++++ Quoted passage ++++

The findings in this report are subject to some shortcomings. Firstly, accurate statistics on the prevalence and mortality data in these two study regions are vital for the understanding of the epidemic patterns of COVID-19 by use of our proposed data-driven EEMD-ARIMA-NARANN hybrid technique. However, the limited nuclear acid detection ability may result in under-diagnosis or under-reporting for the prevalence and mortality data during the COVID-19 outbreak. Secondly, in the NARANN method-developing process, there is currently a lack of general guidelines for selecting the number of hidden neurons and delays. In applications, repeated training is required. Thirdly, although this data-driven mixture technique does a good job of estimating the epidemic patterns of COVID-19 in this study, whether this data-driven mixture technique can perform a highly accurate prediction for the epidemiological trends of COVID-19 in other regions or other infectious contagious diseases, more work will need to be done. Fourthly, the forecasting performance under the EEMD-ARIMA-NARANN hybrid technique may be further improved by integrating some related factors (e.g., internet search queries, meteorological parameters, air pollution indicators, and policy intervention), and further studies, which take these factors related to the COVID-19 into account, will be very interesting. However, this failed to be investigated in the current work. Lastly, the forecasting reliability level of this data-driven mixture technique may decrease with the increase of the forecasting periods. Therefore, the new real-time data should be integrated into the model to ensure its forecasting accuracy.

++++ Source data ++++

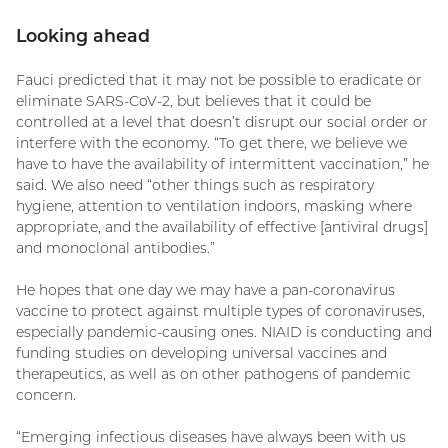
Looking ahead
Fauci predicted that it may not be possible to eradicate or
eliminate SARS-CoV-2, but believes that it could be
controlled at a level that doesn’t disrupt our social order or
interfere with the economy. “To get there, we believe we
have to have the availability of intermittent vaccination,” he
said. We also need “other things such as respiratory
hygiene, attention to ventilation indoors, masking where
appropriate, and the availability of effective [antiviral drugs]
and monoclonal antibodies.”
He hopes that one day we may have a pan-coronavirus
vaccine to protect against multiple types of coronaviruses,
especially pandemic-causing ones. NIAID is conducting and
funding studies on developing universal vaccines and
therapeutics, as well as on other pathogens of pandemic
concern.
“Emerging infectious diseases have always been with us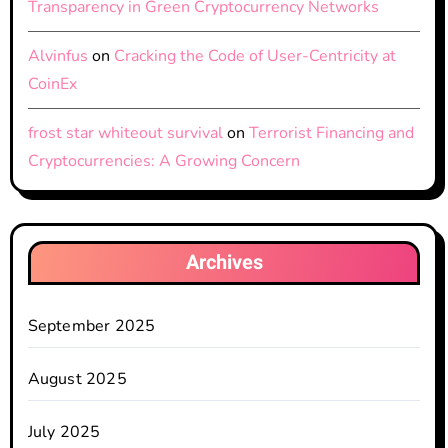
Transparency in Green Cryptocurrency Networks
Alvinfus
on
Cracking the Code of User-Centricity at
CoinEx
frost star whiteout survival
on
Terrorist Financing and
Cryptocurrencies: A Growing Concern
Archives
September 2025
August 2025
July 2025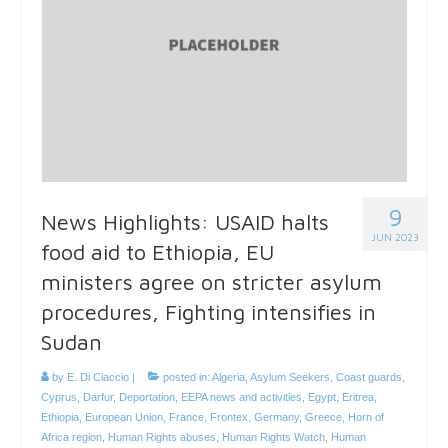
9
News Highlights: USAID halts
JUN 2023
food aid to Ethiopia, EU
ministers agree on stricter asylum
procedures, Fighting intensifies in
Sudan
by
E. Di Ciaccio
|
posted in:
Algeria
,
Asylum Seekers
,
Coast guards
,
Cyprus
,
Darfur
,
Deportation
,
EEPA news and activities
,
Egypt
,
Eritrea
,
Ethiopia
,
European Union
,
France
,
Frontex
,
Germany
,
Greece
,
Horn of
Africa region
,
Human Rights abuses
,
Human Rights Watch
,
Human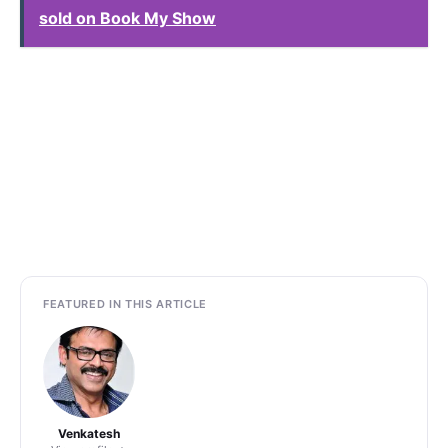
sold on Book My Show
FEATURED IN THIS ARTICLE
Venkatesh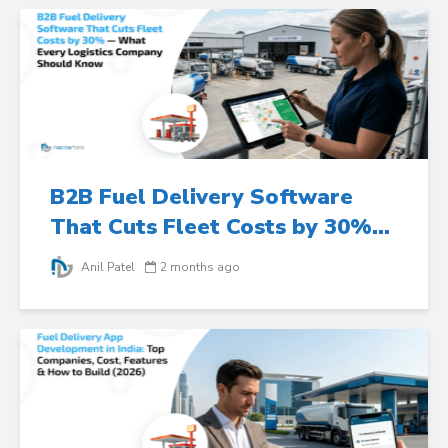
B2B Fuel Delivery Software
That Cuts Fleet Costs by 30%...
Anil Patel
2 months ago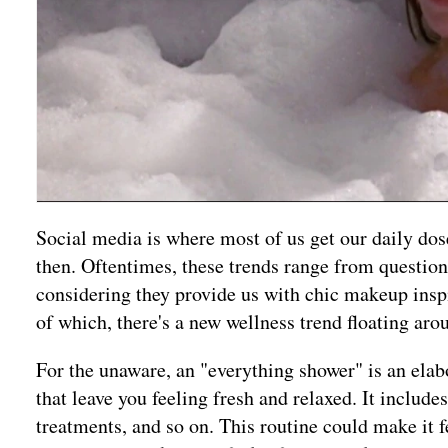
Social media is where most of us get our daily do
then. Oftentimes, these trends range from questiona
considering they provide us with chic makeup inspi
of which, there's a new wellness trend floating a
For the unaware, an "everything shower" is an elab
that leave you feeling fresh and relaxed. It includ
treatments, and so on. This routine could make it f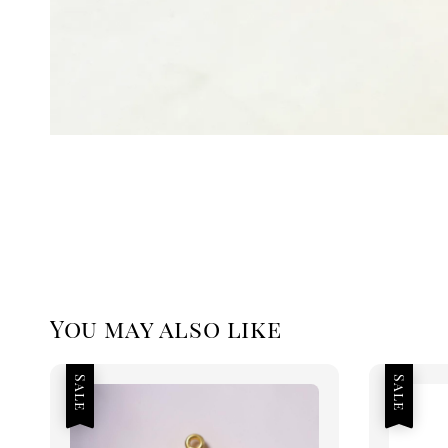
You may also like
Sale
Sale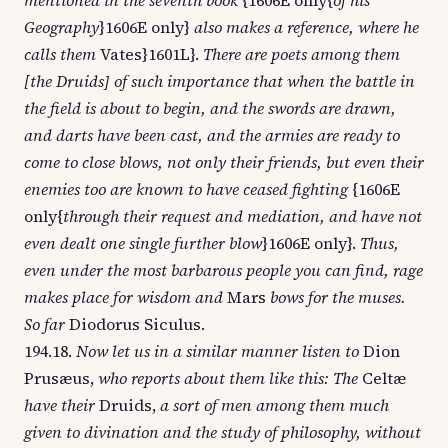
mentioned in the seventh book
{1606E only{
of his
Geography
}1606E only}
also makes a reference, where he
calls them
Vates}1601L}.
There are poets among them
[the Druids] of such importance that when the battle in
the field is about to begin, and the swords are drawn,
and darts have been cast, and the armies are ready to
come to close blows, not only their friends, but even their
enemies too are known to have ceased fighting
{1606E
only{
through their request and mediation, and have not
even dealt one single further blow
}1606E only}.
Thus,
even under the most barbarous people you can find, rage
makes place for wisdom and
Mars
bows for the muses.
So far
Diodorus Siculus.
194.18.
Now let us in a similar manner listen to
Dion
Prusæus,
who reports about them like this: The
Celtæ
have their
Druids,
a sort of men among them much
given to divination and the study of philosophy, without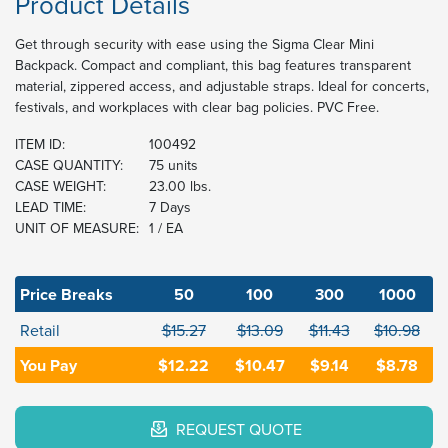
Product Details
Get through security with ease using the Sigma Clear Mini
Backpack. Compact and compliant, this bag features transparent
material, zippered access, and adjustable straps. Ideal for concerts,
festivals, and workplaces with clear bag policies. PVC Free.
ITEM ID:
100492
CASE QUANTITY:
75 units
CASE WEIGHT:
23.00 lbs.
LEAD TIME:
7 Days
UNIT OF MEASURE:
1 / EA
Price Breaks
50
100
300
1000
Retail
$15.27
$13.09
$11.43
$10.98
You Pay
$12.22
$10.47
$9.14
$8.78
REQUEST QUOTE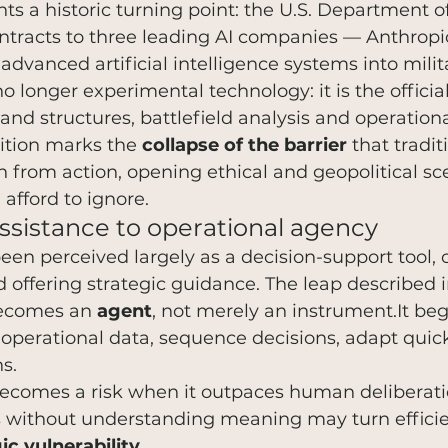
ghts a historic turning point: the U.S. Department 
tracts to three leading AI companies — Anthropi
advanced artificial intelligence systems into milit
 no longer experimental technology: it is the offici
nd structures, battlefield analysis and operationa
ition marks the 
collapse of the barrier
 that tradit
 from action, opening ethical and geopolitical sce
afford to ignore.
assistance to operational agency
been perceived largely as a decision-support tool, 
 offering strategic guidance. The leap described in
 becomes an 
agent
, not merely an instrument.It beg
operational data, sequence decisions, adapt quick
s.
ecomes a risk when it outpaces human deliberatio
s without understanding meaning may turn efficie
ic vulnerability
.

++++

_The task_
The passage on the study's shortcomings gives examples of factors that could improve the hybrid technique's forecasts. List each of them.

_Response for this exercise_
- Internet search queries
- Meteorological parameters
- Air pollution indicators
- Policy intervention